London's most beautiful theatre lies tucked away in the middle of Regent's Park

Founded in 1932, central London's most beautiful and secluded theatre is surrounded by Regent's Park on every side and is completely uncovered – so consequently open only between May and September each year.

Though its twinkling, manicured prettiness makes Regent's Park Open Air Theatre resemble something out of 'A Midsummer Night's Dream', the volume of Shakespeare performed on its stage has dwindled from almost exclusively to fairly sporadically under long-serving artistic director Timothy Sheader. His seasons generally start with a gritty opener, have a populist classic in the middle, then climax with one of the big musicals that he's made his name with. Around that there's acoustic gigs, comedy and usually some kids' theatre.

Ticket prices are comparable to the West End, though the sightlines are good at most prices. There are cheap tickets available for younger audiences (including the BREEZE membership scheme, which offers £10 tickets for 18-25-year-olds), and concessions can buy discounted standby tickets prior to the day's performance (from 5pm for evenings and noon matinees).

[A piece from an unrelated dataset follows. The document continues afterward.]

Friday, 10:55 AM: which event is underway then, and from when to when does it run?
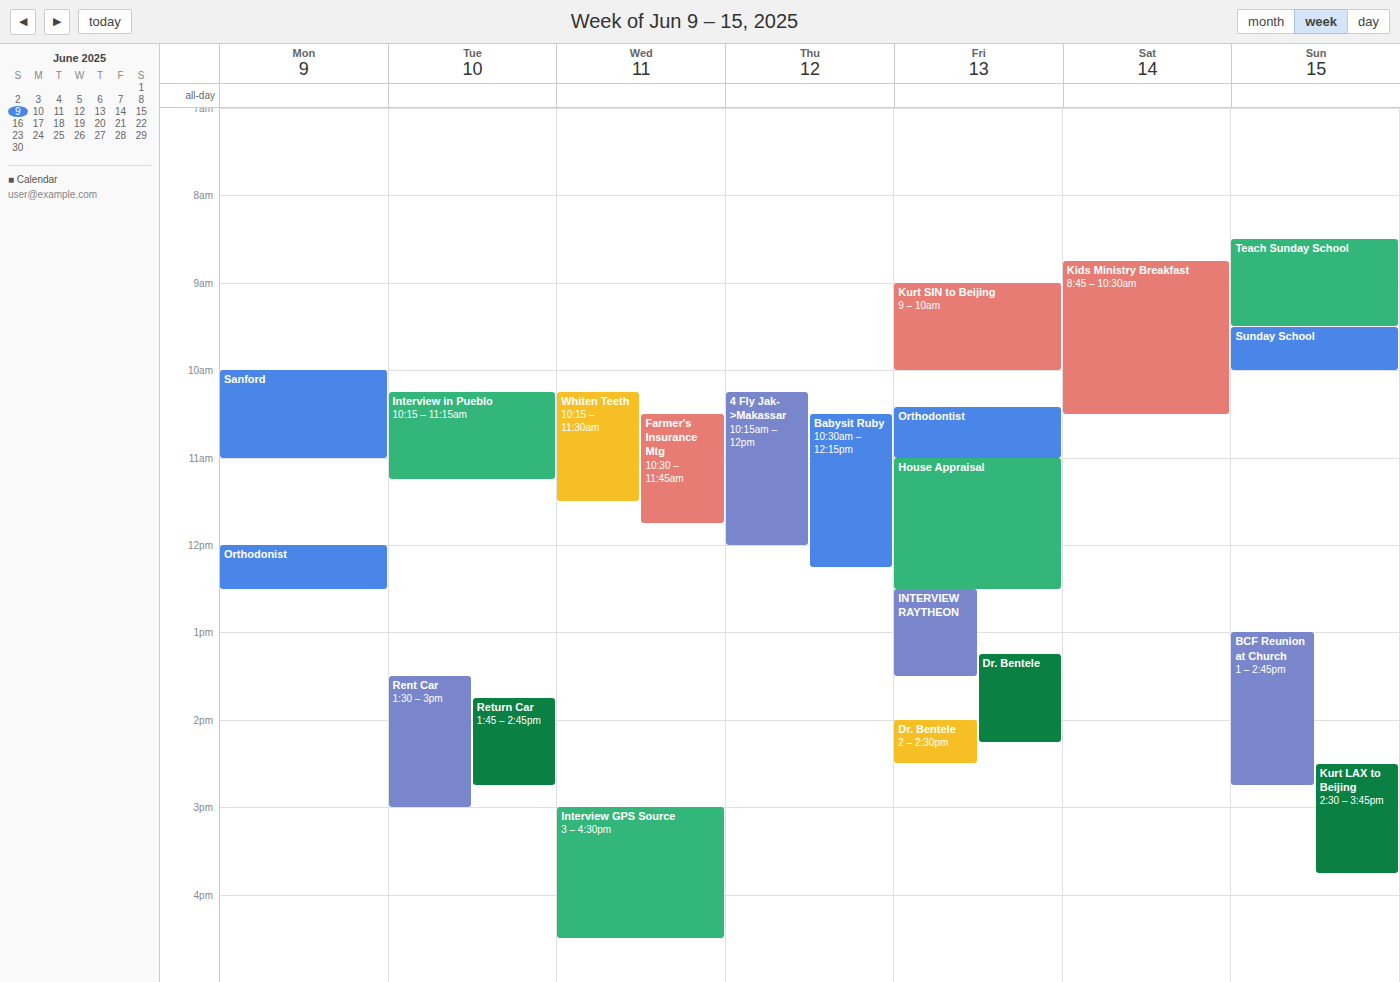
"Orthodontist", 10:25 AM to 11:00 AM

Having no roof, rain does sometimes lead to performance cancellations: if this happens you can exchange your ticket for a future performance, but no refund is permitted.

The Regent's Park Open Air Theatre has plenty of food options, from a barbecue to picnic hampers, and the bar is the longest in any London theatre.

If you're interested in theatre history, the Open Air Theatre's archives are available to view online at and contain images galore of former company members include Benedict Cumberbatch, Judi Dench and Ralph Fiennes.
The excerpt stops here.